Written exercise a
Gather every line of the entries below that contains the string "instrumentName". Treat the match as case-sensitive.

Source document
::::::

Tuesday, March 10, 2015

Workflow Tools and the Coding Culture of Scientists

Sarah Poon, Nan-Chen Chen, Cecilia Aragon, Lavanya Ramakrishnan

In this project, our team consists of both computer scientists and HCI researchers who sit at the cross section of computer science and the domain sciences. We interact with the domain scientists to understand how they use computation to achieve their science goals and work with the computer scientists who are developing the tools necessary to efficiently run codes on supercomputers or analyze the data.

In many cases, the domain scientists are the ones developing the science codes, the algorithms used to produce and analyze scientific data, while computer scientists develop tools and technologies to help the scientists run their codes on HPC systems.

Workflow Tools
Workflow libraries and systems offer many benefits to scientists to aid in the instrumentation of their codes to run on HPC. Staff members at the NERSC supercomputing facility in Oakland recently formed a workflows working group, with the aim of evaluating a subset of workflow tools that can be run and supported on HPC systems to serve the needs of scientific users.

The discussion of workflows and the qualities to look at when evaluating workflow tools deserves a more detailed analysis than what can be addressed here. Instead, we will briefly discuss one dimension, whether a scientist is able to design and author a workflow that will run efficiently at scale without the aid of a computer scientist or workflow tool expert. In the cases where workflow tools are used to support complex workflows (e.g., handling of very large amounts of data) careful workflow design is needed to effectively use HPC resources. Therefore, it is usually not the scientists themselves but workflow experts that write these workflows. In many of the use cases discussed at the workshop, these workflows were considered production workflows meant to be run over and over without much modification. Thus, the upfront investment of careful workflow design made sense to these groups.

Scientific work that that is more iterative often has workflows that are much more experimental in nature and require constant tweaking and revisions. In these cases, scientists have expressed the desire to be able to author the workflow themselves, without the aid of a computer scientist or workflow expert, usually in ways that fit naturally into their current coding environment. We have seen examples of high throughput workflows, where each run submits hundreds or thousands of application variants that are only run once. We have also seen examples of workflows that need to go into production but are provisional and require refinement. For these types of workflows, workflows tools that were expressly designed to be easy for people to self-author were a better fit. Similar to workflow tools, workflow types deserves a blog post of its own, which we will explore in a future blog post.

Workflow tools often expect domain scientists to encapsulate their code into black boxes with well defined inputs and output. In other words, the science codes need to be written in a clean, modular way. However, this expectation might be at odds with some of the realities that scientists face when they write their code and becomes problematic when considering the situations where scientists are writing the workflows without the aid of a computer scientist.

::::::

Dataset items

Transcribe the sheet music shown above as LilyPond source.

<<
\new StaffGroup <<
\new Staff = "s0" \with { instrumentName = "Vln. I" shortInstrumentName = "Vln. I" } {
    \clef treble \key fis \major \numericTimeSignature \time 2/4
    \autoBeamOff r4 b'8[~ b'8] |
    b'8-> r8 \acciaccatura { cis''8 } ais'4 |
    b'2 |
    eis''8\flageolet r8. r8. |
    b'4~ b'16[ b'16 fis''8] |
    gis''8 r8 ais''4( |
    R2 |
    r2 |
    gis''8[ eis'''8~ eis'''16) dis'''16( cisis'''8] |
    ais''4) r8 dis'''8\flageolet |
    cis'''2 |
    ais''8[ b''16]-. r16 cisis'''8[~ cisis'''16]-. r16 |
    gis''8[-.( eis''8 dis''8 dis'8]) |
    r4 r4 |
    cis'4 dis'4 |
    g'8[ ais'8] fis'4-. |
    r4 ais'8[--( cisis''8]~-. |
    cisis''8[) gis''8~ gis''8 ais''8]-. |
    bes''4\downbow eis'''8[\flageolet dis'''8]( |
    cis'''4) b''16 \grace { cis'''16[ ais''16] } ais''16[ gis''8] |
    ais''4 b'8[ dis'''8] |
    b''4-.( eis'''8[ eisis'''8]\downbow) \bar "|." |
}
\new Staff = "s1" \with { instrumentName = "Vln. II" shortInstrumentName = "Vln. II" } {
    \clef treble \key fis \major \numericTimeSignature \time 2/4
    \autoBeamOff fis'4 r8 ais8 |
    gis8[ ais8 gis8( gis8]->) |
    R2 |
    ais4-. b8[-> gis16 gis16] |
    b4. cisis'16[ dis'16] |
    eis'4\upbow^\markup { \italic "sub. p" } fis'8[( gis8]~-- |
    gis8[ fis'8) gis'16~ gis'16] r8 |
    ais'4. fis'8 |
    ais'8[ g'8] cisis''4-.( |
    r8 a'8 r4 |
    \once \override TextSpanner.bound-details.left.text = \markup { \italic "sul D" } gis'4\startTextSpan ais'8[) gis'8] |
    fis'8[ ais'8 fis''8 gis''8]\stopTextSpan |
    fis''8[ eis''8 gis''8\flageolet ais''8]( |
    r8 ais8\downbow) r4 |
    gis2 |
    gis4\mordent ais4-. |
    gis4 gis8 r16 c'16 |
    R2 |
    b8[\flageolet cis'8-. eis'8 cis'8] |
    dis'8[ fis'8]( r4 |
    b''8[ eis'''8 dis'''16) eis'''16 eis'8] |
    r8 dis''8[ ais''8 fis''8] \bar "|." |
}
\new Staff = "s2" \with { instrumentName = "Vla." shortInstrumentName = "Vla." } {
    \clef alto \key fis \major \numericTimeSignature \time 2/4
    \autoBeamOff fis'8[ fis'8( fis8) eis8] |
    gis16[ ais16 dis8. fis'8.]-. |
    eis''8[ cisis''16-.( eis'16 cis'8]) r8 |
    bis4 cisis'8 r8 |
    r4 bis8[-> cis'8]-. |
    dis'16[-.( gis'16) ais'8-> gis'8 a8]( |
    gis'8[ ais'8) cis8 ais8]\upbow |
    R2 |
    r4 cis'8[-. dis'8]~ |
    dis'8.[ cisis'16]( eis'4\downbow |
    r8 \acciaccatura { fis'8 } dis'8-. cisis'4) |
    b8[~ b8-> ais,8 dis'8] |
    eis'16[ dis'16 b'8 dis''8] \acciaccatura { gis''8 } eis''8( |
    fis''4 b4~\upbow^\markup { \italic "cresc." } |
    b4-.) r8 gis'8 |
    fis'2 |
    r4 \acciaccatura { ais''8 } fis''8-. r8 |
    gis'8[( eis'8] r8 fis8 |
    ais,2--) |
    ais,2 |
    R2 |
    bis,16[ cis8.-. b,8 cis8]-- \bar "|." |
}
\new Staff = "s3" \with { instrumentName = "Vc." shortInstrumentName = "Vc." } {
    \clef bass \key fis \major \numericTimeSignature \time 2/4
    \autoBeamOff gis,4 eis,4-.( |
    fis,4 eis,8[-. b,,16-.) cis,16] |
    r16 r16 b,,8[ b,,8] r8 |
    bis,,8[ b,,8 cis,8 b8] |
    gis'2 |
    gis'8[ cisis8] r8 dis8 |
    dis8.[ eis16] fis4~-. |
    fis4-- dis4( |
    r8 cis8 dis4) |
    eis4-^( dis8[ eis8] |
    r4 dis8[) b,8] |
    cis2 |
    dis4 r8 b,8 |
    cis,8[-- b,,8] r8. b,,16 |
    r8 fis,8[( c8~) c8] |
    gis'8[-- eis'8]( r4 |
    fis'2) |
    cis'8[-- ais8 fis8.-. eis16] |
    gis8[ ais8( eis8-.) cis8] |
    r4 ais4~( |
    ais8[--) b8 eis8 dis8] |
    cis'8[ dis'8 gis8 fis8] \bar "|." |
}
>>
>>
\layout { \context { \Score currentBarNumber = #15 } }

::::::

Written exercise b
According to the post on workflow tools, in what city is the NERSC supercomputing facility located?

Full answer a
\new Staff = "s0" \with { instrumentName = "Vln. I" shortInstrumentName = "Vln. I" } {
\new Staff = "s1" \with { instrumentName = "Vln. II" shortInstrumentName = "Vln. II" } {
\new Staff = "s2" \with { instrumentName = "Vla." shortInstrumentName = "Vla." } {
\new Staff = "s3" \with { instrumentName = "Vc." shortInstrumentName = "Vc." } {

Full answer b
Oakland